[begin Text]

COURTESY STEPHEN TEXEIRA PHOTOGRAPHYRobyn Gerbaz and Chris DeVita appear in tinypistol’s premiere of “beast.”

COURTESY STEPHEN TEXEIRA PHOTOGRAPHYRobyn Gerbaz and Chris DeVita appear in tinypistol’s premiere of “beast.”

Choreographer Maurya Kerr finds beauty in 'beast'

Maurya Kerr, choreographer and artistic director of the San Francisco-based troupe tinypistol, has created a body of stripped-down, sometimes disquieting work based on the concept of otherness and focusing on ways in which people feel as though they don’t fit in. She calls her philosophy “anti-pretty.”

Her work could also be described as anti-ballerina, which is ironic since she built a career dancing with Pacific Northwest Ballet, Fort Worth Ballet, and for 12 years as a principal dancer with Alonzo King’s Lines Ballet.

This week, she presents the world premiere of “beast” at ODC Theater, in which she casts a feminist eye on what the words “pretty” and “ugly” imply. She quotes Oscar Wilde: “The ugly can be beautiful. The pretty never.”

The dance’s title refers to a different kind of beauty – that inspired by the animal world. Her goal is to open understanding into the deeper beauty found in humans’ animal nature. She says, “I watch animals a lot and they are incredibly beautiful and profound. I found deep truth in and connection with them.”

[end Text]
[begin Supplied data]

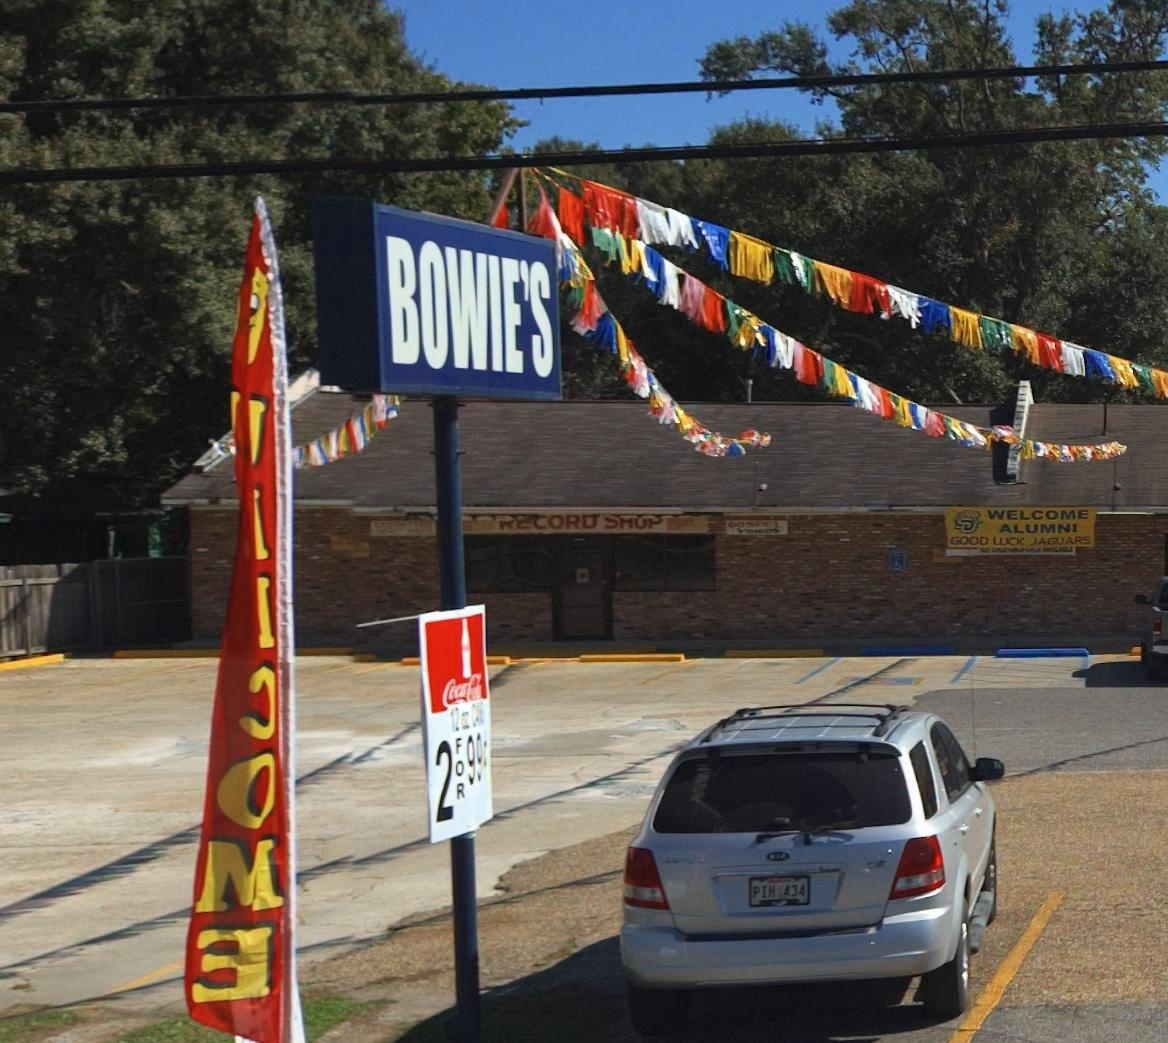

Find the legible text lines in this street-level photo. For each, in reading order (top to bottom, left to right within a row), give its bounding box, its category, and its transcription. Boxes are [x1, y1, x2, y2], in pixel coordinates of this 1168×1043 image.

[end Supplied data]

◆ **Your tasks**
1. In the article on Maurya Kerr, what does she call her philosophy?
2. Reproduce the part of the article on Maurya Kerr starting with "Choreographer Maurya Kerr" and going on through "King’s Lines Ballet.".
3. Write what comes next in the article on Maurya Kerr, picking up after its final sentence.
The material has no connection to the article on Maurya Kerr.

◆ **Per-task answers**
1. Anti-pretty.

2.
Choreographer Maurya Kerr finds beauty in 'beast'

Maurya Kerr, choreographer and artistic director of the San Francisco-based troupe tinypistol, has created a body of stripped-down, sometimes disquieting work based on the concept of otherness and focusing on ways in which people feel as though they don’t fit in. She calls her philosophy “anti-pretty.”

Her work could also be described as anti-ballerina, which is ironic since she built a career dancing with Pacific Northwest Ballet, Fort Worth Ballet, and for 12 years as a principal dancer with Alonzo King’s Lines Ballet.

3.
Throughout her years in ballet’s lofty world of princes and princesses, Kerr found it troubling that female performers were mostly very thin, very tall and typically Caucasian. She became fascinated with people’s perceptions of what is beauty and the degree to which women are chained to those concepts.

“I feel it’s important to have different role models represented in public places and on the stage,” she says. “In earlier times, buxom women were considered beautiful. Today they are considered fat. We’ve moved away from our true selves and our true animal nature. We’ve become egos in bodies.”

This week’s performances also include the reprise of Kerr’s “Wantful,” a series of six duets featuring eight dancers performed to ambient and atmospheric scores.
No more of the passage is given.